Introduction
Although DNA mutations are a cornerstone of species evolution and adaptation, somatic mutagenesis is generally suppressed in eukaryotes. An important exception is the somatic hypermutation (SHM) of antibody variable (V) region genes, which is initiated by activation-induced cytidine deaminase (AID) and provides the structural basis of affinity maturation during physiological Ab responses. However, a byproduct of SHM is the generation of B cells with autoreactive receptors. Although, autoreactive B cells are normally eliminated by immune self-tolerance mechanisms, they sometimes escape censorship to participate in systemic autoimmune diseases such as lupus erythematosus (SLE). In particular, Abs directed against nuclear antigens (ANA) are a hallmark of SLE.
In prior studies involving a spontaneous mouse model of SLE, we have shown that many ANA arise by SHM of non-autoreactive B cells and that this conversion was strongly correlated with SHM of complementarity-determining regions (CDR) AGY Ser codons to Arg codons (1, 2). Arg residues are known to contribute substantially and often decisively to the binding energy between ANA and their nuclear targets (1, 3–11). In agreement with this, D regions that are enriched with Arg residues have a profound effect in B cell development and can induce spontaneous autoantibody production in mice (12). Moreover, AGY codons are unique in their potential to mutate to an Arg codon by any one of three different single-base changes, and the AGC trinucleotide is an intrinsically preferred target of SHM (13–16).
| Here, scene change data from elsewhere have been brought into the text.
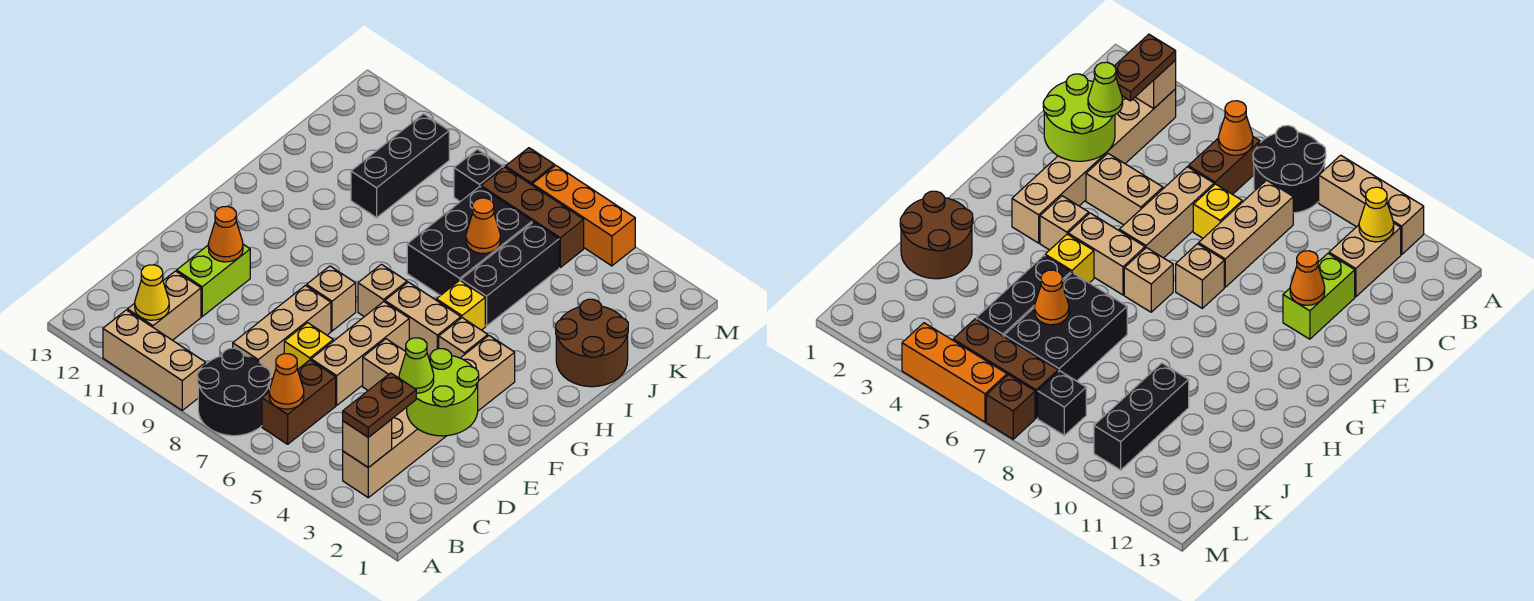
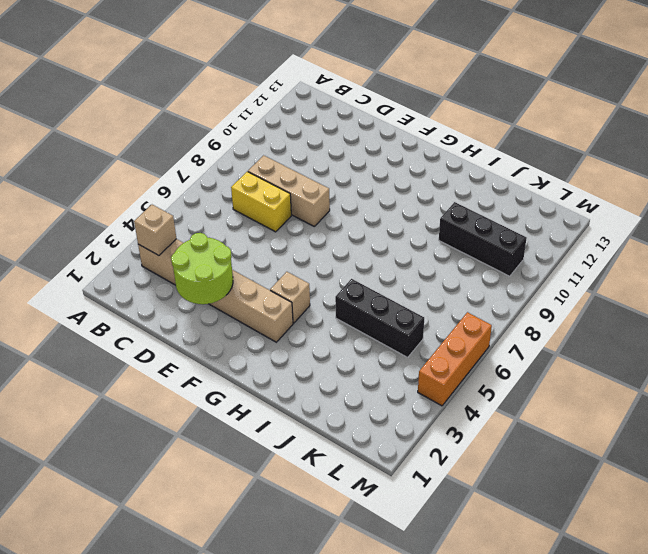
yellow brick C7:D7 level 1 -> yellow brick D7 level 1
none -> black round brick A7:B8 level 1
none -> tan brick A9:A11 level 1
none -> brown brick B6:C6 level 1
none -> tan brick B11:C11 level 1

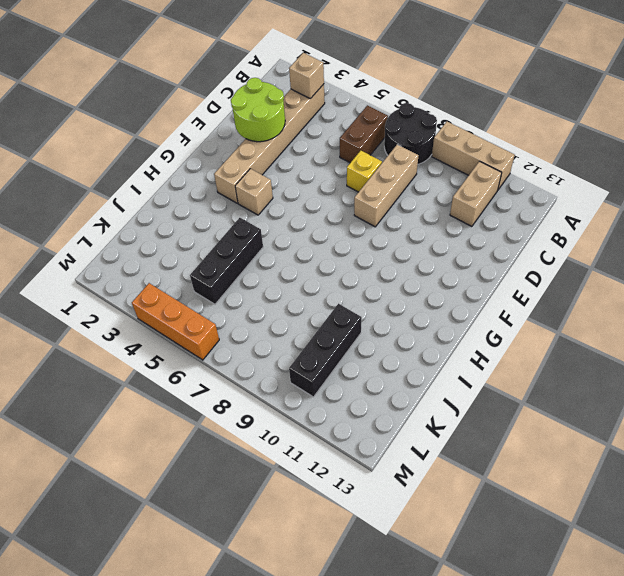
none -> tan brick D6:F6 level 1
none -> lime brick D11:E11 level 1
none -> tan brick E4:E5 level 1
none -> tan brick F8 level 1

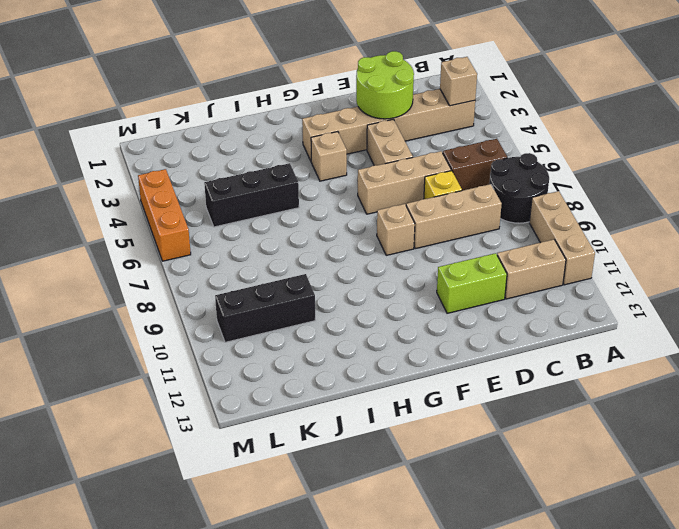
none -> tan brick G5:G6 level 1
none -> tan brick G7 level 1
none -> yellow brick H5 level 1
none -> brown round brick I1:J2 level 1

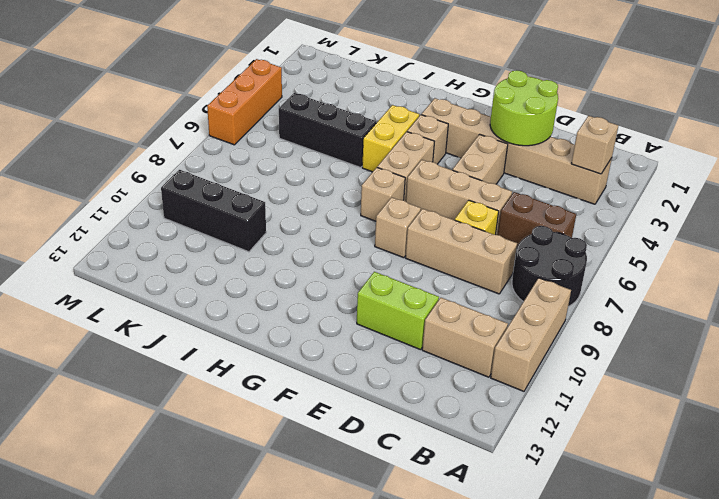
yellow brick H4:H5 level 1 -> yellow brick H5 level 1
none -> brown round brick I1:J2 level 1
none -> black brick I6:K7 level 1
none -> brown brick L5:L7 level 1
none -> black brick L8 level 1

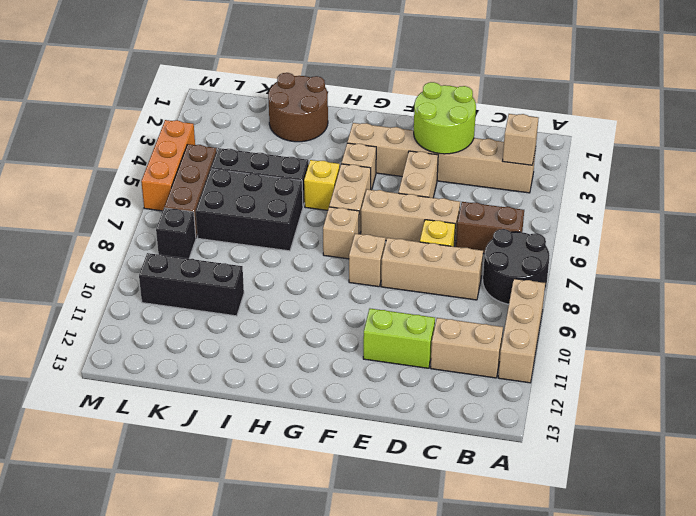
none -> brown brick M7 level 1
none -> orange cone B6 level 2
none -> yellow cone B11 level 2
none -> orange cone E11 level 2

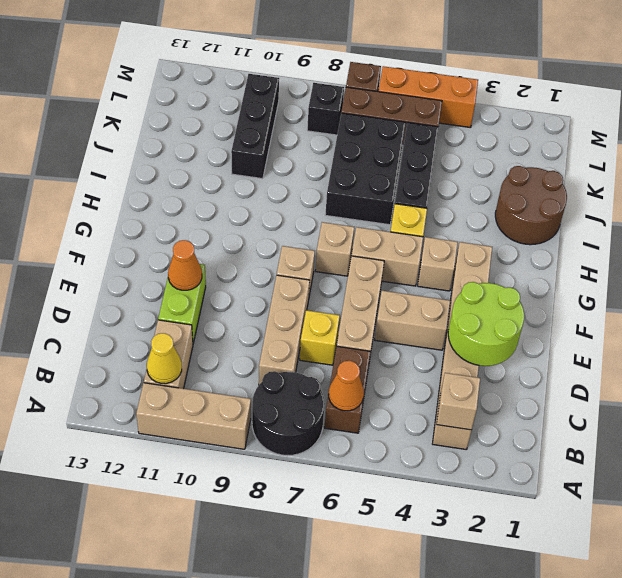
none -> orange cone J6 level 2
none -> brown plate B3:C3 level 3
none -> lime cone D3 level 3

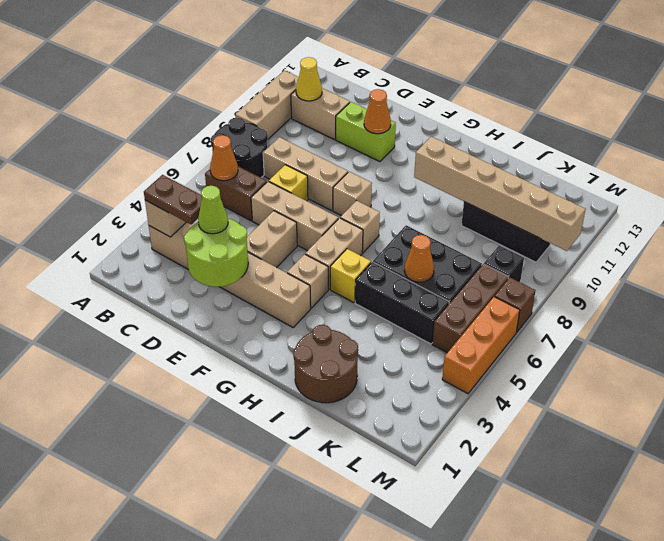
tan brick H10:M10 level 2 -> none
Curiously, our analyses of the germline repertoire of IgV-region genes revealed that these seemingly dangerous AGY Ser codons are unusually abundant in sequences specifying CDRs, a phenomenon that is conserved in human and mouse repertoires (1, 2). As such, VH, Vκ, and Vλ genes appear poised to mutate in a manner that would frequently generate antinuclear activity in the specified Ab product. Moreover, AGY Ser codons are more frequent than TCN Ser codons in germline IgV-region CDRs, a bias that does not apply to αβTCRV-region genes, which favor TCN over AGY codons (3, 17, 18). Because AGY, but not TCN, is an intrinsically preferred target of SHM, it was speculated that this AGY bias evolved to enhance targeting of SHM to antibody CDRs (17).
In this study, we asked whether the AGY serine codon bias and abundance in CDRs were highly conserved from an evolutionary perspective, and if so, whether this might be explained by a selection pressure to enhance overall CDR mutability. We found these features to be conserved in the most primitive vertebrates with an acquired immune system, but not solely because they enhance CDR mutability. Notably, the AGY triplet was abundant only in the Ser reading frame. In an unexpected twist, we found that AGY codons in antiviral antibodies were frequently mutated to codons specifying most of the amino acids that were reported to be key binding-site contact residues for antigen (Ag), as determined from more than 100 crystal structures of Ag–Ab complexes (19). Because the germline codons that gave rise to somatically generated contact residues were not determined in this study, we conducted additional analyses of published Ab–Ag crystal structures to identify germline codons that mutated to codons specifying contact residues. Our independent analyses revealed that somatic mutations in AGY codons created Ag-contact residues more often than mutations in any other synonymous codon group. As such, it appears that AGY CDR codons were preserved because of their exceptional functional plasticity in the context of SHM and affinity maturation.